= Beginning of Section =

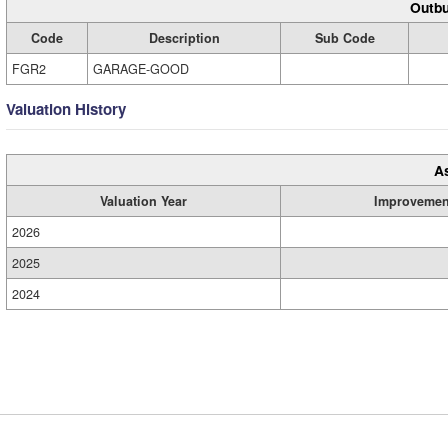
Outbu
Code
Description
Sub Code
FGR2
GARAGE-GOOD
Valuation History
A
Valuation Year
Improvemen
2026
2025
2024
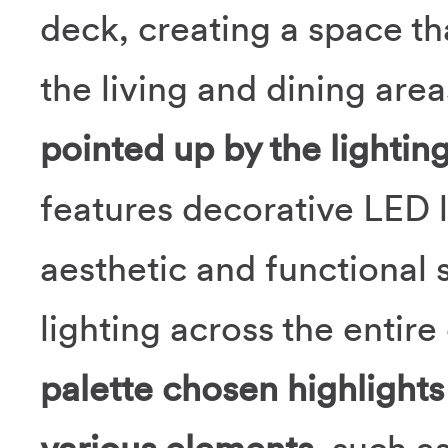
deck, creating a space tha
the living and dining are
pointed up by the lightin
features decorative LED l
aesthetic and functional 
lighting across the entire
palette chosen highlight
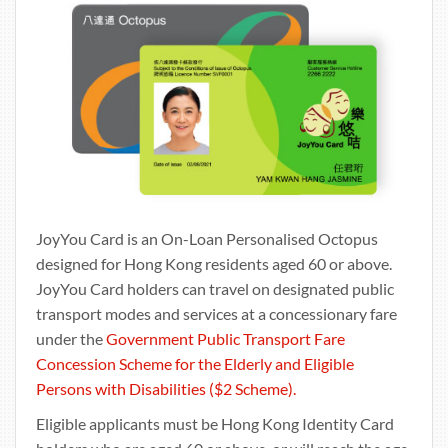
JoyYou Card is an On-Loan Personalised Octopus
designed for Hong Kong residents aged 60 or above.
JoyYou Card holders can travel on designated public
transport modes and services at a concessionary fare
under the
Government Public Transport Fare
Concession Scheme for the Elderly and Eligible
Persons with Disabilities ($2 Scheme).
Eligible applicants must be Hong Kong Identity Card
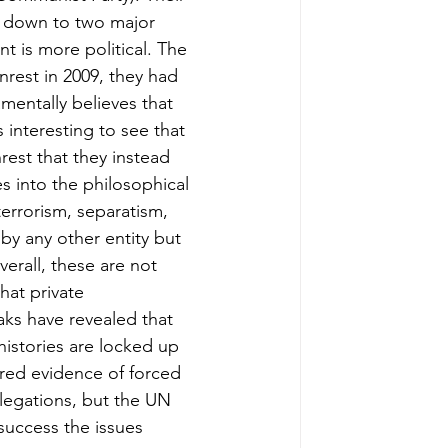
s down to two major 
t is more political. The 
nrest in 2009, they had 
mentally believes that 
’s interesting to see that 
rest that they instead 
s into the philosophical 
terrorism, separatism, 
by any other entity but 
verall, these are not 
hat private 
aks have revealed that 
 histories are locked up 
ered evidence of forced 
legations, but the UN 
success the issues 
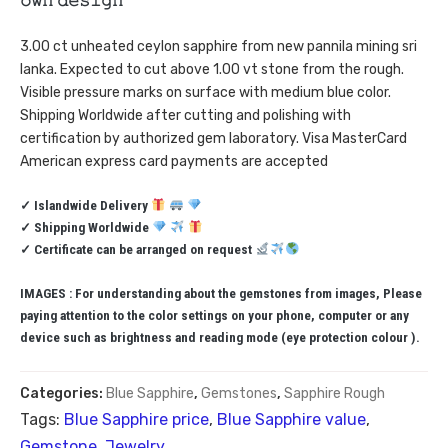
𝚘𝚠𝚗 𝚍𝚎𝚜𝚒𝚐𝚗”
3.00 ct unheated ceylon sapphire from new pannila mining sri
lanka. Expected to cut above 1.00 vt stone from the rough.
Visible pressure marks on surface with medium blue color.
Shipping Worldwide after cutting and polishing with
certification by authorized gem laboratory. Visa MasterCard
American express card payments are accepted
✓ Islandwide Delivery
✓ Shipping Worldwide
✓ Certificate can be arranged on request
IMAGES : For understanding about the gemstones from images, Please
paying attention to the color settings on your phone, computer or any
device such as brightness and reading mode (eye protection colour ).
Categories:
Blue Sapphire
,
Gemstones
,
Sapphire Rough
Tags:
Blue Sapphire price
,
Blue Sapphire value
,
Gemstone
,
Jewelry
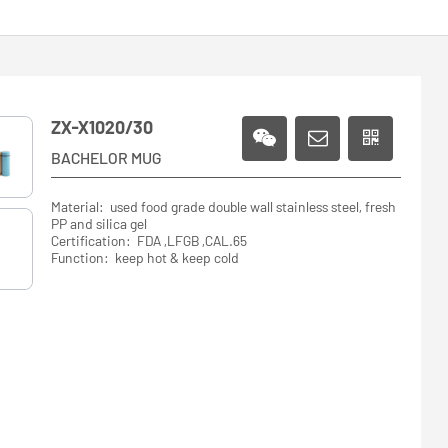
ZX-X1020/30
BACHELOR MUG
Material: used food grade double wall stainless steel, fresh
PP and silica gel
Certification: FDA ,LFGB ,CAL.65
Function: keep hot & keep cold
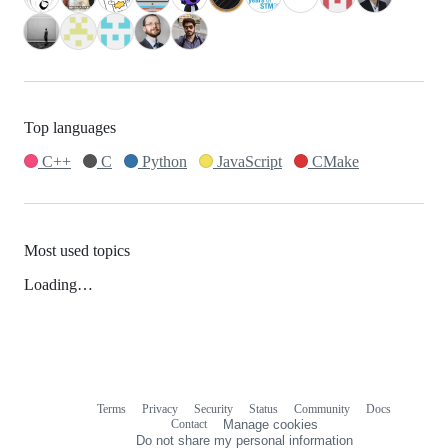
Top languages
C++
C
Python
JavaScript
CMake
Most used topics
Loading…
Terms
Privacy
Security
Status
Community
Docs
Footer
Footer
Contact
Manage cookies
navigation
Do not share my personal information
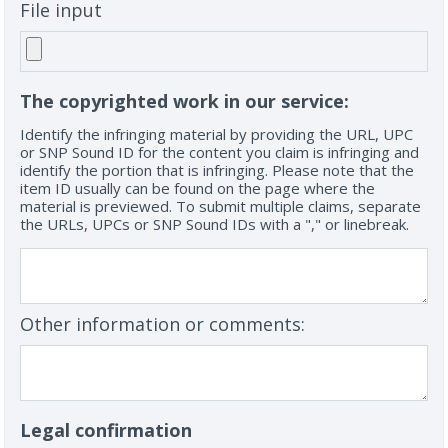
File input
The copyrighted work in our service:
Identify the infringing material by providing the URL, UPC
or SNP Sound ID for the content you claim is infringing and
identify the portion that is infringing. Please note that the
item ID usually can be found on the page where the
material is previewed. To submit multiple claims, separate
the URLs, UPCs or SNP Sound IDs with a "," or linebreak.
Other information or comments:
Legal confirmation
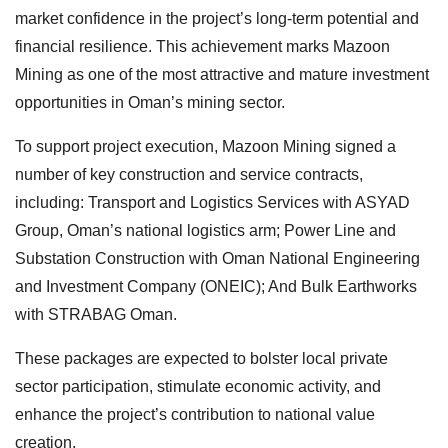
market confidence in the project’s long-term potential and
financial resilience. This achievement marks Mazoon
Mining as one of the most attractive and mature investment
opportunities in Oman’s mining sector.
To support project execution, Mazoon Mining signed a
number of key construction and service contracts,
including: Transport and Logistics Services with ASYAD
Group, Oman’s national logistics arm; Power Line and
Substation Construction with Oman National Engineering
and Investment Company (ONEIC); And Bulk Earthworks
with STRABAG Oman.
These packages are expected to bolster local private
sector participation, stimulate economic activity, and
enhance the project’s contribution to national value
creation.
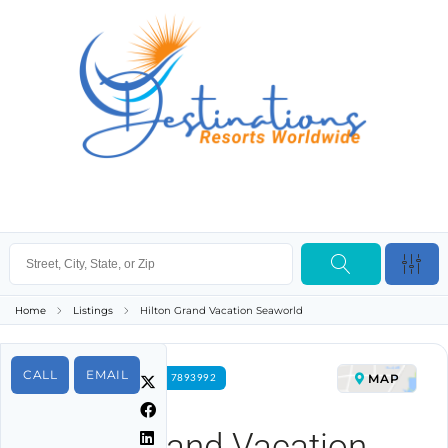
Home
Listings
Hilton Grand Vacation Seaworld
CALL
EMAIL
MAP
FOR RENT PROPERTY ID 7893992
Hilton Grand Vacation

= End of Section =

Set down exactly the lines above, from the line containing "hat private" through the line containing "Identify the infringing". Skip the pictures.

hat private 
aks have revealed that 
 histories are locked up 
ered evidence of forced 
legations, but the UN 
success the issues 
𝚘𝚠𝚗 𝚍𝚎𝚜𝚒𝚐𝚗”
3.00 ct unheated ceylon sapphire from new pannila mining sri
lanka. Expected to cut above 1.00 vt stone from the rough.
Visible pressure marks on surface with medium blue color.
Shipping Worldwide after cutting and polishing with
certification by authorized gem laboratory. Visa MasterCard
American express card payments are accepted
✓ Islandwide Delivery
✓ Shipping Worldwide
✓ Certificate can be arranged on request
IMAGES : For understanding about the gemstones from images, Please
paying attention to the color settings on your phone, computer or any
device such as brightness and reading mode (eye protection colour ).
Categories:
Blue Sapphire
,
Gemstones
,
Sapphire Rough
Tags:
Blue Sapphire price
,
Blue Sapphire value
,
Gemstone
,
Jewelry
ZX-X1020/30
BACHELOR MUG
Material: used food grade double wall stainless steel, fresh
PP and silica gel
Certification: FDA ,LFGB ,CAL.65
Function: keep hot & keep cold
Top languages
C++
C
Python
JavaScript
CMake
Most used topics
Loading…
Terms
Privacy
Security
Status
Community
Docs
Footer
Footer
Contact
Manage cookies
navigation
Do not share my personal information
File input
The copyrighted work in our service:
Identify the infringing material by providing the URL, UPC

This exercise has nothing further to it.